The Seward Igloo of Pioneers of Alaska had a place of honor in the parade.

Petro Marine had several restored trucks in the parade,

and Smokey the Bear was there as well. There weren't any horses or marching bands or cheerleaders in the parade, but SeaTow had a boat in the parade.

At 2 p.m., the men's race started. We were a bit late getting back from the trailer where I'd gone to get the binoculars, so this picture is taken from a different position after the race turned west and headed towards the mountain.

During the parade a few women came through, and after the men's race started there was still an occasional racer come through from the women's race. Just to complete the race was amazing to see. It's worth looking at a larger version of this picture to see the amount of mud on her back. That was quite common to see with both the women and the men.
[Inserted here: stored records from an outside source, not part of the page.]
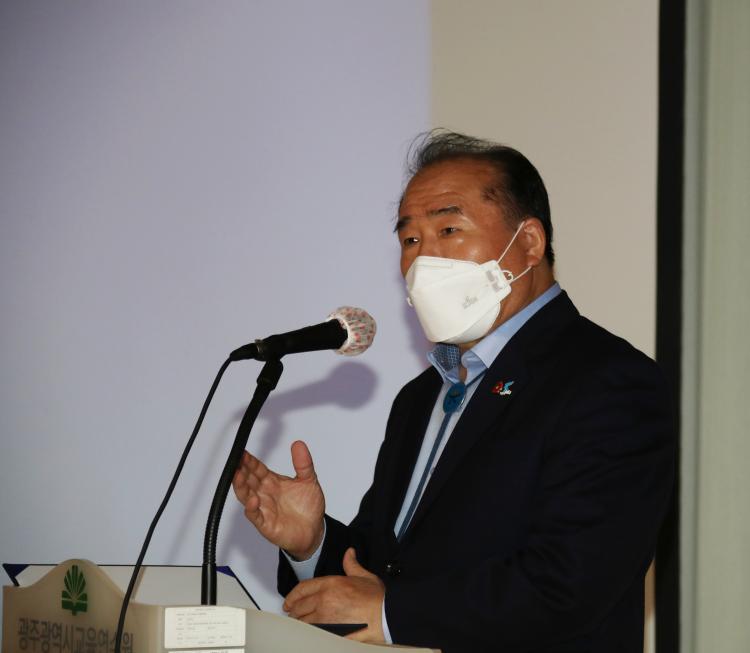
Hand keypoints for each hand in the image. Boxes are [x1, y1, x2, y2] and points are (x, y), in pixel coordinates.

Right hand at [232, 440, 324, 559]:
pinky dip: (252, 509)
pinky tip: (252, 501)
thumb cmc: (308, 507)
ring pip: (247, 496)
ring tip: (237, 475)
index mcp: (273, 482)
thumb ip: (304, 463)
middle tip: (236, 460)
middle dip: (241, 470)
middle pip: (248, 480)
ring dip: (240, 486)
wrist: (315, 530)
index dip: (249, 461)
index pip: (257, 469)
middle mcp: (265, 494)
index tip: (243, 452)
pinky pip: (255, 516)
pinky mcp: (266, 524)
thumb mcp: (309, 480)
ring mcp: (264, 509)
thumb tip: (299, 444)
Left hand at [283, 548, 384, 642]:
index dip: (292, 596)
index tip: (289, 602)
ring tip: (301, 623)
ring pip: (303, 622)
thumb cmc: (377, 599)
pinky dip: (310, 632)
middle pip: (299, 607)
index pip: (302, 589)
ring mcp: (326, 619)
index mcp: (331, 584)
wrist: (386, 616)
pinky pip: (313, 634)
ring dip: (300, 622)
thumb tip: (349, 553)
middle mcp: (325, 601)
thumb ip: (352, 564)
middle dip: (294, 610)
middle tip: (293, 613)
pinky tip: (311, 632)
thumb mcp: (364, 576)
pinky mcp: (330, 633)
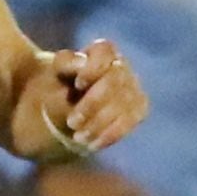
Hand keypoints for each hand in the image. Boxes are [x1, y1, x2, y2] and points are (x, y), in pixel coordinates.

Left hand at [42, 39, 147, 156]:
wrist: (67, 107)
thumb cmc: (61, 84)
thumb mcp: (57, 72)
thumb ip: (65, 63)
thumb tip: (81, 62)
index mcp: (103, 51)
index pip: (105, 52)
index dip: (93, 69)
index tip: (78, 85)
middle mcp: (122, 66)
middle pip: (115, 82)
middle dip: (92, 105)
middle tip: (71, 122)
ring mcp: (134, 88)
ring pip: (123, 105)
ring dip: (99, 124)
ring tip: (78, 137)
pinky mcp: (139, 109)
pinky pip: (129, 122)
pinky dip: (109, 135)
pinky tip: (93, 144)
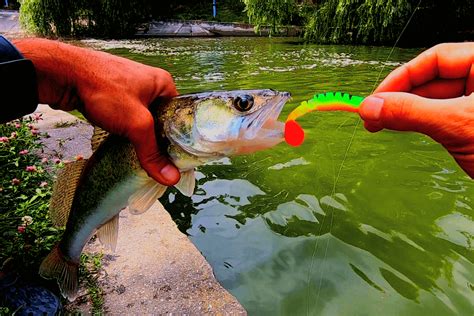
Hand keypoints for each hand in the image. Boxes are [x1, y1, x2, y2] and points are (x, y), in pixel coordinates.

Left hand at [14, 38, 179, 185]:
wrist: (62, 74)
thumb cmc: (106, 91)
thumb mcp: (136, 124)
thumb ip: (153, 153)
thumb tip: (171, 179)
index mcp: (163, 83)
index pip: (179, 115)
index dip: (178, 139)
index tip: (176, 160)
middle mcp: (149, 83)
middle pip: (161, 120)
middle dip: (157, 140)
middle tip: (158, 162)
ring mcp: (129, 88)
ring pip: (142, 120)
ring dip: (139, 136)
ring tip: (140, 155)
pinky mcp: (112, 95)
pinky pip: (126, 117)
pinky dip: (125, 130)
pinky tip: (122, 143)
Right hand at [359, 43, 473, 176]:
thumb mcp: (457, 125)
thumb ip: (410, 112)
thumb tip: (370, 106)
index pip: (436, 59)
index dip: (402, 77)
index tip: (376, 97)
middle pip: (431, 80)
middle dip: (399, 97)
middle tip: (371, 115)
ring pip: (432, 101)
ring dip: (405, 112)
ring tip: (378, 124)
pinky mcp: (472, 125)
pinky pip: (438, 117)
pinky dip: (417, 123)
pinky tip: (399, 128)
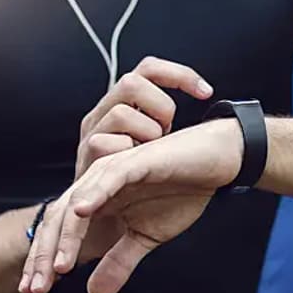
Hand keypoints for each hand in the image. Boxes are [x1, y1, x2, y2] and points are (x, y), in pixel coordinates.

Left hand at [20, 119, 244, 292]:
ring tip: (58, 266)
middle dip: (43, 255)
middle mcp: (95, 185)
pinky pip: (110, 178)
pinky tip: (81, 213)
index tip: (33, 291)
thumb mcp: (145, 238)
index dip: (43, 261)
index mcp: (95, 202)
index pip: (59, 233)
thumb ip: (119, 263)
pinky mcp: (135, 161)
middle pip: (58, 220)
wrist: (214, 162)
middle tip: (35, 288)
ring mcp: (113, 171)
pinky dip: (94, 194)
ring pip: (78, 204)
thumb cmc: (179, 193)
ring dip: (66, 236)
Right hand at [76, 57, 213, 178]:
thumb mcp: (151, 147)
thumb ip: (161, 124)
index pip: (148, 70)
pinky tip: (135, 168)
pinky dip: (126, 155)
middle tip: (166, 132)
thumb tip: (205, 112)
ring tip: (148, 155)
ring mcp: (92, 133)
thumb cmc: (134, 186)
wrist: (105, 221)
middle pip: (132, 82)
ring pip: (121, 113)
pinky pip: (105, 144)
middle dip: (159, 107)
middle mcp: (103, 113)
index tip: (206, 93)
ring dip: (143, 135)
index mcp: (120, 105)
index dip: (179, 75)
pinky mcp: (86, 156)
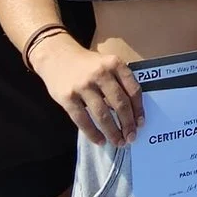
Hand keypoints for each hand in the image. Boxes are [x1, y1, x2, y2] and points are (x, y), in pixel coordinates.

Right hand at [30, 34, 144, 143]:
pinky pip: (83, 120)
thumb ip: (119, 82)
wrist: (56, 55)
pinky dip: (93, 134)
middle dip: (128, 124)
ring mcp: (83, 86)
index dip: (139, 109)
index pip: (133, 90)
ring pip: (103, 115)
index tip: (141, 123)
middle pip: (120, 104)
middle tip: (131, 137)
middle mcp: (100, 73)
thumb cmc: (87, 64)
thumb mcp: (107, 64)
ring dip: (113, 132)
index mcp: (114, 64)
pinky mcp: (67, 97)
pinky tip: (100, 140)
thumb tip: (132, 113)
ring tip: (118, 142)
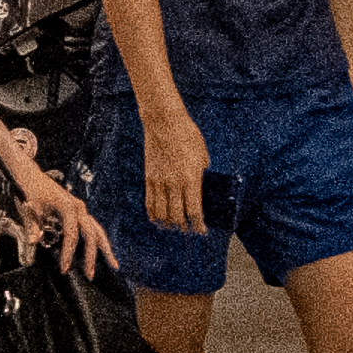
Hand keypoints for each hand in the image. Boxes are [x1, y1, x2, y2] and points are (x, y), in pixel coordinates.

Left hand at [11, 162, 106, 264]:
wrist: (34, 178)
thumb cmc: (32, 192)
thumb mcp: (31, 208)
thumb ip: (33, 225)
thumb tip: (33, 241)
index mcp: (68, 206)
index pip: (72, 234)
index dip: (68, 252)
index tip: (64, 268)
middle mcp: (79, 208)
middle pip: (91, 234)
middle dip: (91, 255)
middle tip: (90, 275)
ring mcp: (82, 210)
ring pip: (98, 230)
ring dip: (105, 248)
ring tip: (113, 265)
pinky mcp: (81, 212)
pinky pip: (94, 228)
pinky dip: (99, 240)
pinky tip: (105, 252)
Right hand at [140, 106, 212, 235]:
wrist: (164, 122)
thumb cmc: (187, 135)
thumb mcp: (202, 155)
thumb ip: (202, 174)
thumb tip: (202, 186)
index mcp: (191, 179)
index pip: (194, 211)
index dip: (198, 225)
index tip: (201, 230)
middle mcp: (174, 183)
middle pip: (177, 216)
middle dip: (183, 227)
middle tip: (188, 230)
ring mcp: (160, 181)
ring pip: (161, 212)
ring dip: (168, 224)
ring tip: (172, 227)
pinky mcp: (149, 177)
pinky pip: (150, 201)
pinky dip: (153, 213)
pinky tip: (157, 219)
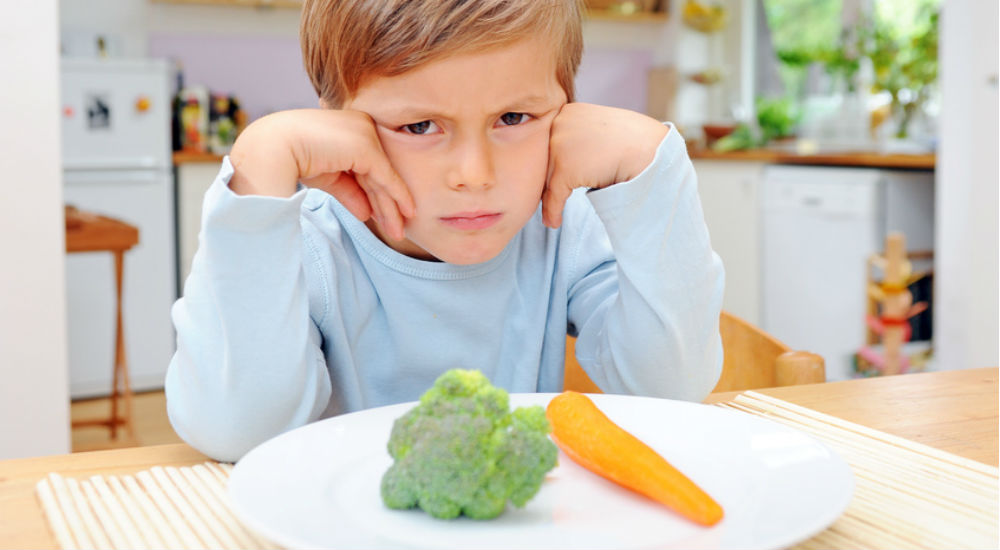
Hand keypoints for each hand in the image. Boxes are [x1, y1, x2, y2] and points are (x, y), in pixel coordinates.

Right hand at [227, 109, 414, 239]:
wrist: (272, 149)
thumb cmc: (291, 160)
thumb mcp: (327, 177)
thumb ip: (349, 191)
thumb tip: (367, 213)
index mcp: (349, 128)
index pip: (366, 165)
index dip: (376, 193)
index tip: (382, 217)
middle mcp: (361, 125)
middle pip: (377, 172)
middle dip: (387, 204)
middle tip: (397, 230)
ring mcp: (365, 133)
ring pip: (383, 177)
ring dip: (391, 208)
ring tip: (398, 233)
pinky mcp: (366, 146)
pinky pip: (385, 177)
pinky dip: (397, 197)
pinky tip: (405, 214)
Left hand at [542, 103, 668, 227]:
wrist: (649, 149)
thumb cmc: (631, 141)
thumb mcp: (598, 130)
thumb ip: (578, 138)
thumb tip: (560, 159)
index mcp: (566, 110)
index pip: (546, 141)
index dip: (548, 162)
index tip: (548, 177)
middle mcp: (559, 123)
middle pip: (542, 159)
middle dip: (546, 179)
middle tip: (548, 196)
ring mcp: (559, 145)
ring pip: (545, 178)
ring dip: (549, 196)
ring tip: (552, 211)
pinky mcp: (564, 168)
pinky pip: (553, 195)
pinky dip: (553, 211)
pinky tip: (555, 222)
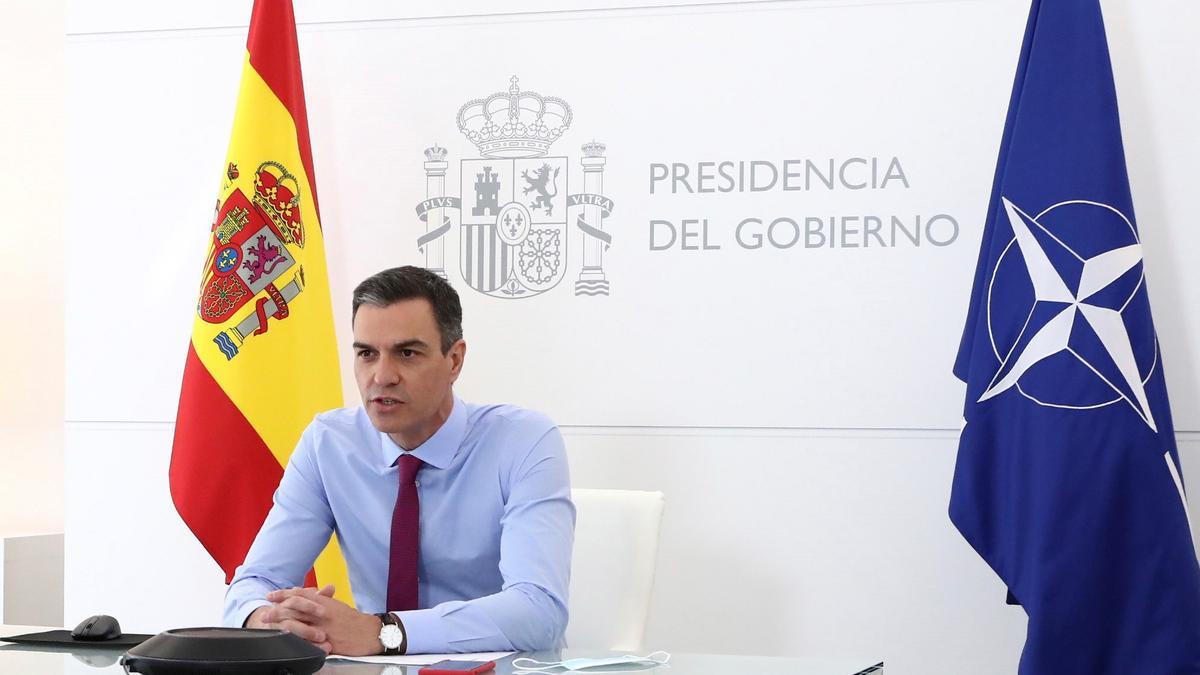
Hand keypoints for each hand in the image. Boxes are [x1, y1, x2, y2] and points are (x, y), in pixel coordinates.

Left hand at [262, 585, 384, 656]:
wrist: (368, 632)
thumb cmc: (354, 620)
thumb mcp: (337, 605)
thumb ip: (322, 601)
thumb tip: (309, 596)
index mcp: (324, 602)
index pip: (300, 594)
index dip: (283, 593)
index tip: (271, 595)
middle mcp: (321, 612)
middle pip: (295, 607)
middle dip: (278, 608)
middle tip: (265, 610)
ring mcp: (322, 626)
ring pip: (297, 621)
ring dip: (282, 621)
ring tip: (270, 623)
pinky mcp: (325, 640)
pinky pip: (307, 638)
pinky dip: (295, 637)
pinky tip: (286, 638)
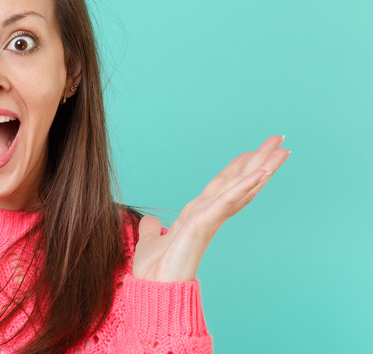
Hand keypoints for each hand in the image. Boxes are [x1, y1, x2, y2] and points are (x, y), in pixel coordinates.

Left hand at [132, 135, 289, 281]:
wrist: (154, 291)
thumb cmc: (155, 272)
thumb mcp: (150, 242)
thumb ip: (152, 230)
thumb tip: (150, 221)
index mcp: (197, 217)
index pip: (223, 188)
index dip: (238, 170)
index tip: (252, 152)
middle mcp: (206, 215)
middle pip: (237, 182)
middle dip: (258, 161)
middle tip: (279, 140)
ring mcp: (208, 220)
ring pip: (239, 187)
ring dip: (260, 167)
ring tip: (281, 149)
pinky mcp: (203, 226)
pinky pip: (226, 202)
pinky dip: (242, 187)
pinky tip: (259, 173)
Unlike some years where there might be snow or mud, this year the mountain was dry so you could watch the progress, especially on the downhill, indicated by the clouds of dust in the avalanche chutes.

Max King of Bend, Oregon was the men's 1st place finisher in 43 minutes 39 seconds. His time to the top was about 34 minutes.

We hadn't planned to be in Seward for the 4th, but knew we'd need to snag a spot early. We ended up spending a wonderful week in Seward and especially enjoyed the small town vibe.